Lott is also more likely than Dole to seek opportunities to challenge Democrats who try to use Senate rules to hold up legislation in order to stymie the GOP agenda.

"I think he's going to be a little more willing to press the Democrats into a corner," said Dave Mason, a congressional expert with the conservative Heritage Foundation. "Dole had to be careful about appearing to be ineffective or harsh."

Lott is being challenged for the position of GOP leader by his Mississippi colleague, Thad Cochran, currently the No. 3 Republican leader. While equally as conservative as Lott, Cochran's support is based primarily in the Senate's dwindling old guard. They prefer his quiet gentility to Lott's hard-edged rhetoric.

Cochran, 58, also appeals to moderates, who view him as more willing to compromise with senators uncomfortable with demands by the GOP's hard right for deep cuts in both taxes and social programs.

The numbers, however, are with Lott. Of the 53 Republicans in the Senate, Lott says he has commitments from 28 - enough to win the race. In addition to the freshmen, Lott has the support of more than a dozen Republicans who served with him previously in the House. Cochran has said he may pull out of the contest just before Wednesday's vote if it's clear Lott will win.

Lott served as the No. 2 GOP leader in the more tumultuous House until his election to the Senate in 1988. There, he forged close relations during the early 1980s with then-GOP backbenchers Newt Gingrich, Dick Armey and other conservatives who advocated a more confrontational strategy in dealing with Democrats.

Those Lott allies helped engineer the political revolution that culminated in 1994 with the GOP taking control of the House for the first time in 40 years. Gingrich has called Lott "a mentor."

Moderates warn that with the GOP's thin majority in the Senate, Lott can't afford to take them for granted.

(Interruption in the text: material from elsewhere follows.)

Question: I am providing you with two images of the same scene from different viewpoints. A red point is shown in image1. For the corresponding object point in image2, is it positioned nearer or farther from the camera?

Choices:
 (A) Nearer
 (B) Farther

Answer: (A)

"He's got to tread very carefully to start with to build up everybody's confidence," said Sen. John Chafee, R-R.I.

However, many GOP moderates are retiring at the end of this year - including Sens. Nancy Kassebaum of Kansas, Bill Cohen of Maine and Hatfield.

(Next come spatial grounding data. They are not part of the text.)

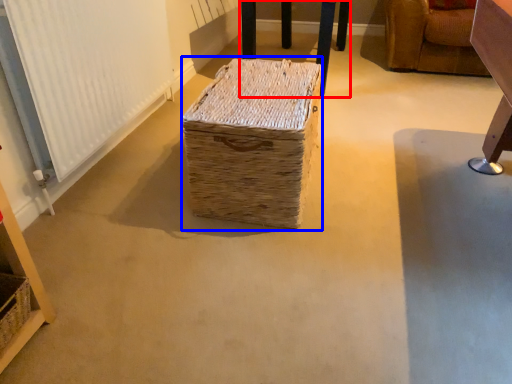
Question: Which object is further to the camera taking this photo, furniture (highlighted by a red box) or storage box (highlighted by a blue box)?

Choices:
 (A) furniture
 (B) storage box

Answer: (A)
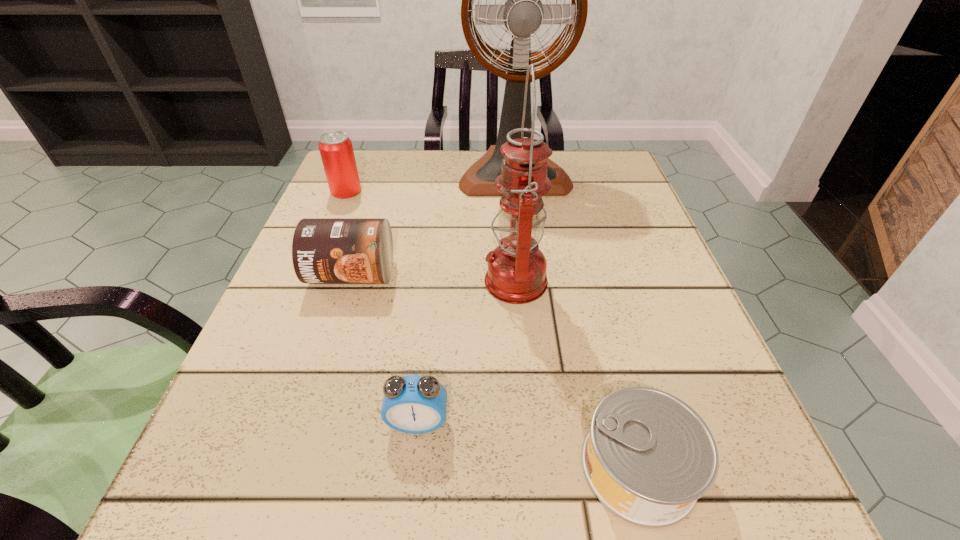
Where is `fan`? This screenshot has height=540, width=960. fan is located at coordinates (523, 13).

I want to click on oil lamp, so click(x=516, y=274).

What are the coordinates of `the farthest can` in the screenshot? It's located at (336, 150).

Locate an element on the screen. The height and width of the screenshot is (540, 960). the tallest can is located at coordinates (336, 150).

Image resolution: width=960 pixels, height=540 pixels. Find the location of `the third shortest object`. the third shortest object is located at coordinates (324, 250).

You are a GUI agent. You are given a task and a screenshot of the screen. Output one action in this format:
    pyautogui.click(x=<x>, y=<y>)
    Task: Click on the second nearest can
    This screenshot has width=960, height=540.
    Given the screenshot: What is the action you would take?
    pyautogui.click(x=324, y=250)

Find the location of a particular element. The image size is (960, 540). alarm clock is located at coordinates (414, 404).

Locate an element on the screen. This screenshot has width=960, height=540. the shortest object is located at coordinates (648, 457).

Identify the location of the rightmost can. (648, 457).

Image resolution: width=960 pixels, height=540 pixels. Identify the location of vacant position located 0.270m on the front-facing side of the tallest object. (526, 282).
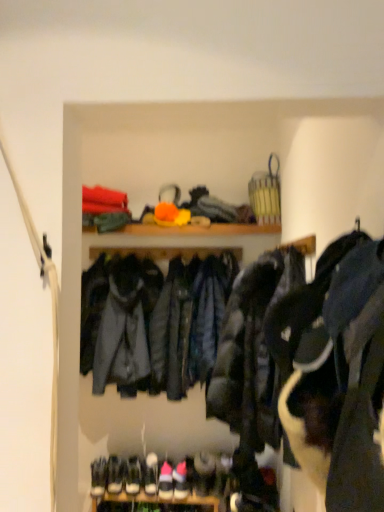
The height and width of the screenshot is (512, 384). I want to click on blank space above white suede sneakers at lower center, placed as the first footwear when sorted from right to left (from a real-world perspective), so click(x=190, y=467).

Lott's allies say he's enough of a pragmatist not to alienate moderates while attempting at the same time to induce a greater degree of party discipline.

"Trent Lott knows one thing as leader - you've got to have to the votes," said Sen. Larry Craig, R-Idaho, who served in the House with Lott.

"He also understands the character of the Senate ... where each senator has tremendous individual power," said Craig, 51.

Senate Democratic leader Tom Daschle of South Dakota, who also served with Lott in the House, said he hopes Lott will attempt to set aside the partisanship and election-year politicking that has marked the Senate agenda this year in an effort to break to the impasse over health care, welfare and minimum wage legislation.

"To the degree we can work together, a lot will get done," Daschle said. "To the degree that there is no cooperation, I can tell you very little will get done."

Daschle also warned Lott against trying to muscle legislation through over Democrats' objections.

"You need 60 votes to be a boss around here," Daschle said, a reference to a Senate rule requiring 60 votes to shut off debate.

Replacing Lott as the No. 2 GOP leader will be Sen. Don Nickles, 48, of Oklahoma, who is unopposed for the post. One of the Senate's most passionate abortion opponents, Nickles has strong ties to the party's conservative Christian wing.

In the three-way race for chairmanship of the Republican Policy Committee, Craig is believed to have the edge. A member of the National Rifle Association's board of directors, Craig has reflected the populist strain among many Western Republicans who advocate reducing the size and influence of the federal government, tranfering federal lands to private ownership and restraining environmental regulation.

If he doesn't succeed in his bid to become Republican leader, Cochran plans to retain his position as GOP conference chairman through November, after which he will step down. Sen. Connie Mack of Florida has said he will seek the position at that time.